An important manifestation of the regulatory role of BA in lipid metabolism is their ability to influence plasma triglyceride levels. The hypertriglyceridemic effect of BA-binding resins and the hypotriglyceridemic effects of oral BA therapies are well-documented in humans [22], [23], [24], [25], [26]. Direct and dose-dependent suppression of the production of very low-density lipoproteins by BA has been demonstrated in cultured human and rat hepatocytes [27], [28]. Evidence has also been presented indicating that the hypotriglyceridemic effect of BA is mediated by hepatic FXR activation, leading to up- and down-regulation of Apoc2 and Apoc3 expression, respectively, collectively resulting in enhanced triglyceride clearance [29], [30]. In addition, hepatic FXR activation has been suggested to lead to reduced hepatic lipogenesis via SREBP1c [25]. Nevertheless, complete insight into the mechanisms underlying the triglyceride-lowering actions of BA is still lacking. Previously, we observed that BA potently lower ANGPTL4 secretion from the human duodenal cell line Hutu-80. Based on this observation and given the prominent role of ANGPTL4 in the regulation of plasma triglyceride levels, we hypothesized that the triglyceride-lowering effect of BA may, at least in part, be mediated via down-regulation of ANGPTL4 in intestine and/or liver [31].

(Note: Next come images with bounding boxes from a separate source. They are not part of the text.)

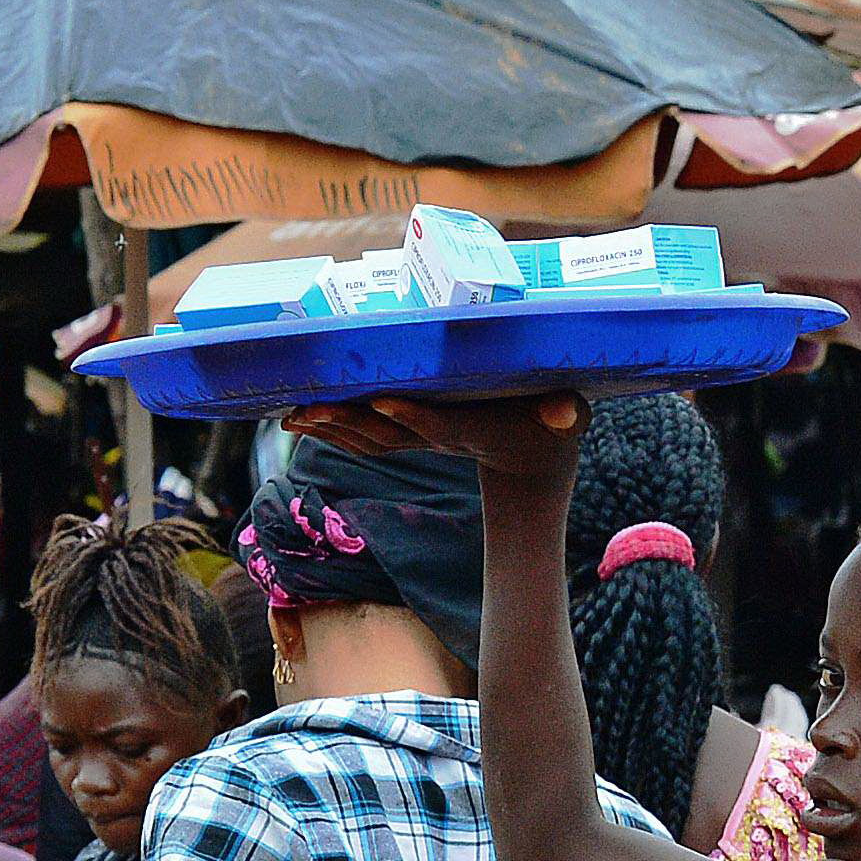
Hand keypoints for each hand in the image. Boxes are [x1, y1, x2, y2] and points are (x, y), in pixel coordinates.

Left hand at [282, 388, 585, 485]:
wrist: (535, 458)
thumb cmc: (551, 428)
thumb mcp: (568, 418)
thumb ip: (566, 413)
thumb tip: (565, 412)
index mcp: (475, 430)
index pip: (440, 426)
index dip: (412, 417)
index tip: (381, 402)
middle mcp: (442, 439)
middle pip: (389, 437)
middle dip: (348, 424)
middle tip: (308, 410)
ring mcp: (424, 441)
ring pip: (370, 442)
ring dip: (331, 429)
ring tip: (292, 415)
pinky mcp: (413, 438)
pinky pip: (365, 440)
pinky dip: (333, 431)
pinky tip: (301, 418)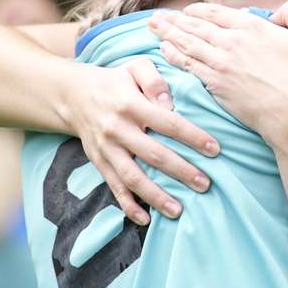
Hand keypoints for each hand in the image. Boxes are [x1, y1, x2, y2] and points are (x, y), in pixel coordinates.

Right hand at [63, 57, 220, 225]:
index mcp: (130, 104)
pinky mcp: (98, 162)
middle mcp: (117, 129)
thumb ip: (154, 80)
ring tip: (178, 210)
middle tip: (205, 184)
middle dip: (180, 171)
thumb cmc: (115, 81)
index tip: (215, 149)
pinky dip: (128, 205)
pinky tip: (145, 219)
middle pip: (153, 154)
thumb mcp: (134, 67)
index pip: (167, 123)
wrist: (73, 95)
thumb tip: (170, 103)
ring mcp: (106, 149)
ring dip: (155, 196)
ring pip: (132, 177)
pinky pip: (113, 187)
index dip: (192, 137)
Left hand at [148, 2, 287, 146]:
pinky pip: (188, 64)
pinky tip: (163, 50)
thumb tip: (276, 13)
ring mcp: (220, 61)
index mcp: (252, 26)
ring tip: (152, 27)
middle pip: (196, 25)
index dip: (198, 10)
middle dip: (174, 19)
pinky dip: (173, 54)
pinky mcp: (215, 82)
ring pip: (187, 42)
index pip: (216, 13)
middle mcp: (231, 40)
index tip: (187, 11)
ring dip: (167, 33)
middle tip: (157, 17)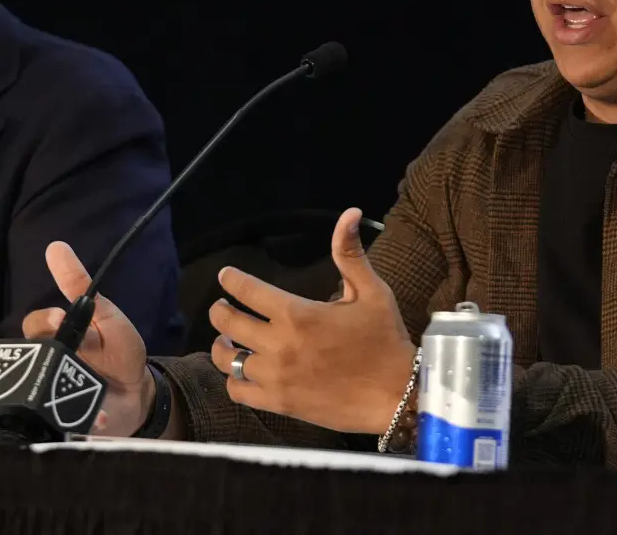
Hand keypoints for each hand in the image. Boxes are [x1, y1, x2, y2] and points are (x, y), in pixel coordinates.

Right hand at [21, 242, 153, 437]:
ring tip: (83, 390)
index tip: (60, 316)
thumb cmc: (121, 353)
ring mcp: (52, 397)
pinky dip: (80, 422)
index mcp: (58, 340)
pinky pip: (58, 426)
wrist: (137, 397)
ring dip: (58, 392)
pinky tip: (98, 417)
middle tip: (65, 353)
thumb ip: (82, 287)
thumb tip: (55, 247)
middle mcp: (49, 367)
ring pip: (35, 395)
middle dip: (43, 355)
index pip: (35, 326)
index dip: (43, 321)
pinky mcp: (63, 424)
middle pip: (27, 360)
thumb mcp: (110, 317)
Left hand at [209, 207, 415, 434]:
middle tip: (221, 306)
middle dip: (219, 310)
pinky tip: (242, 372)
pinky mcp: (279, 403)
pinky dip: (234, 380)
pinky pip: (238, 391)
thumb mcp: (371, 292)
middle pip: (228, 322)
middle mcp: (279, 344)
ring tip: (228, 340)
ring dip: (222, 346)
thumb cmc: (384, 340)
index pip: (246, 290)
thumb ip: (350, 254)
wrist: (397, 396)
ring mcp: (276, 376)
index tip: (226, 276)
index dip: (231, 279)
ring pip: (227, 360)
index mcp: (297, 314)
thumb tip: (349, 213)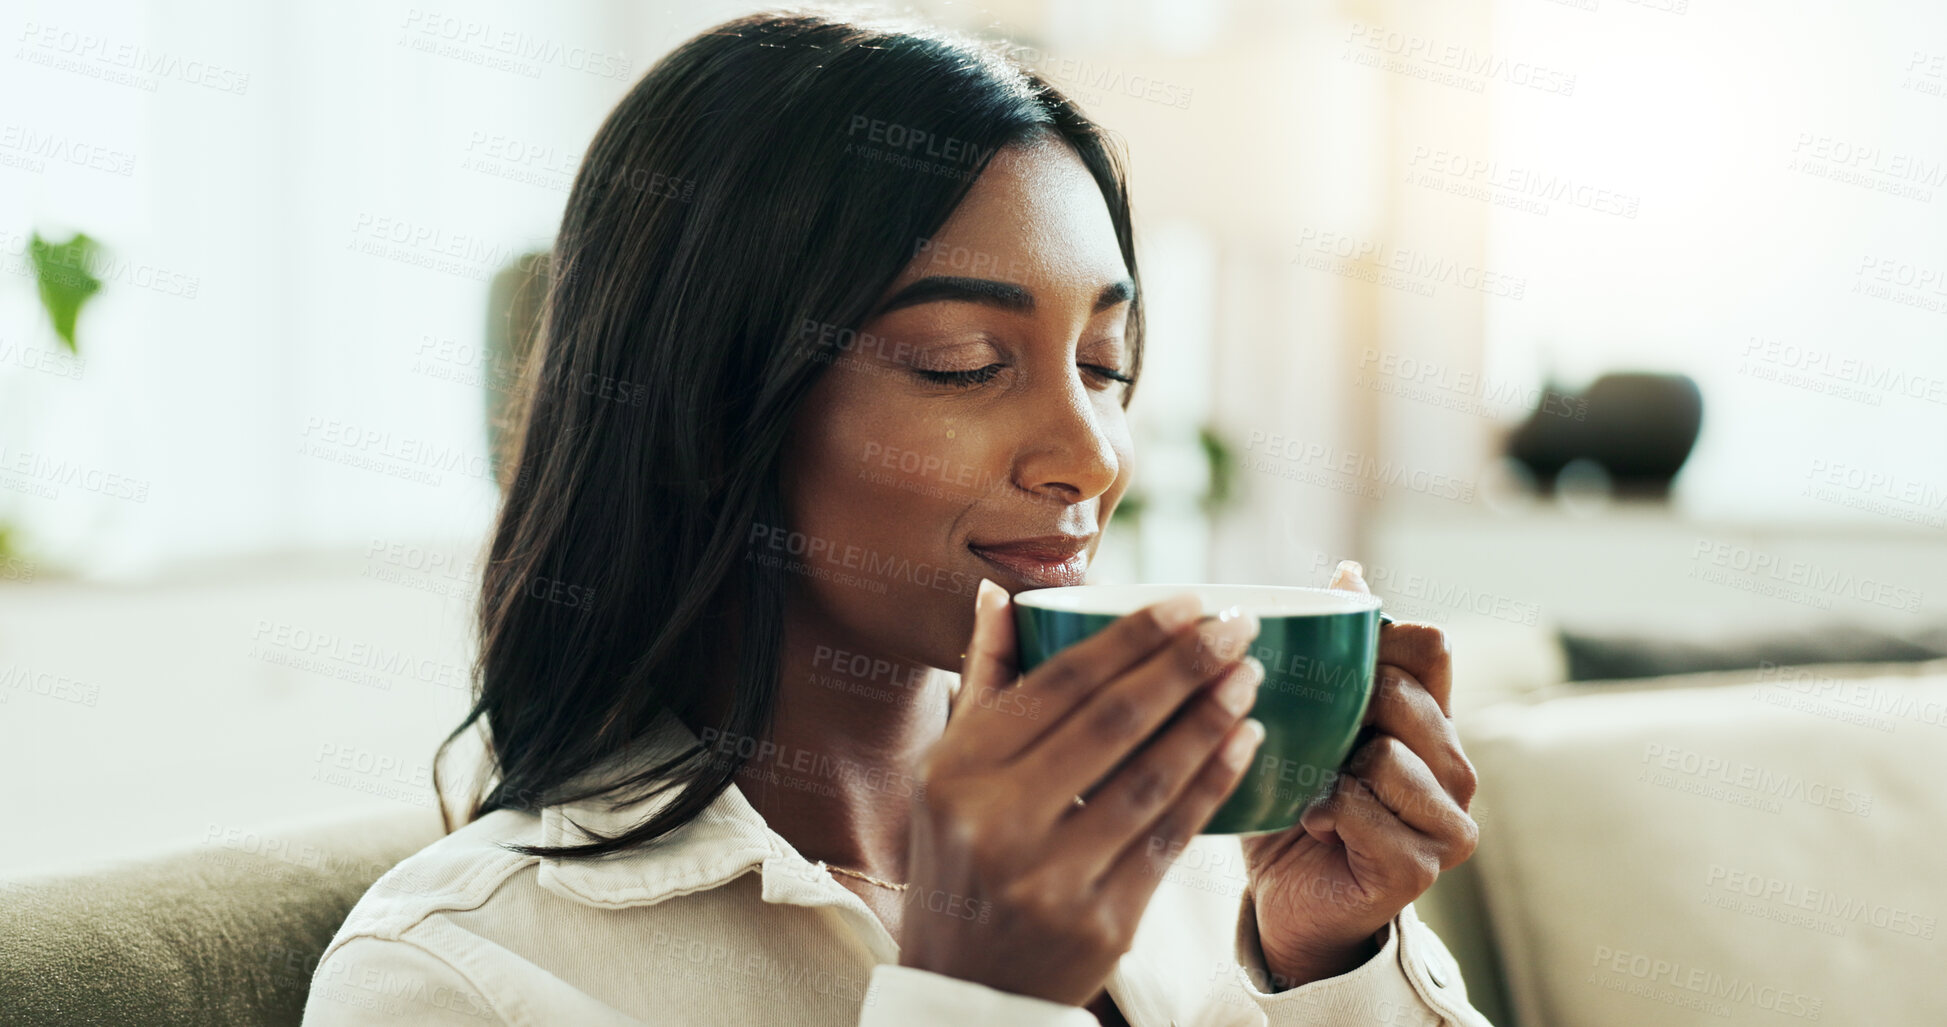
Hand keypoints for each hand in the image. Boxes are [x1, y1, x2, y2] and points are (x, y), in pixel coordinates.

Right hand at [899, 578, 1268, 1006]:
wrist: (967, 990)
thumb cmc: (959, 862)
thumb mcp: (945, 774)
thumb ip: (983, 682)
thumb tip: (1001, 594)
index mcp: (956, 772)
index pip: (1059, 683)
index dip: (1130, 637)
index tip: (1187, 600)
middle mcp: (998, 822)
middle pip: (1112, 722)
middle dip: (1184, 664)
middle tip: (1238, 624)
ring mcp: (1052, 878)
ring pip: (1152, 778)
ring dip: (1210, 718)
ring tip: (1249, 674)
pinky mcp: (1104, 923)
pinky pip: (1172, 837)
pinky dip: (1214, 783)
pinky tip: (1244, 742)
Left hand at [1238, 560, 1478, 989]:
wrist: (1288, 898)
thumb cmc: (1299, 801)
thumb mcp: (1312, 719)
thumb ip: (1337, 654)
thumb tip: (1349, 569)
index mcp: (1433, 719)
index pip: (1430, 645)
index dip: (1376, 642)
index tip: (1330, 669)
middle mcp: (1455, 766)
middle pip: (1404, 693)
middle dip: (1343, 712)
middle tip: (1316, 748)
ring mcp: (1450, 819)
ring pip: (1388, 754)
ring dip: (1333, 771)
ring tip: (1318, 792)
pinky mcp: (1425, 865)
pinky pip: (1367, 809)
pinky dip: (1328, 813)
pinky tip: (1318, 826)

To test this hypothesis, wild-type and Angptl4^−/− mice were supplemented with the primary BA taurocholic acid (TCA) for seven days by adding it to the feed. TCA effectively lowered circulating triglycerides in both wild-type and Angptl4^−/− mice, indicating that ANGPTL4 is not required for the plasma triglyceride-lowering action of BA. Interestingly, however, our studies revealed a novel and unexpected interaction between ANGPTL4 and BA metabolism that is dependent on the gut microbiota.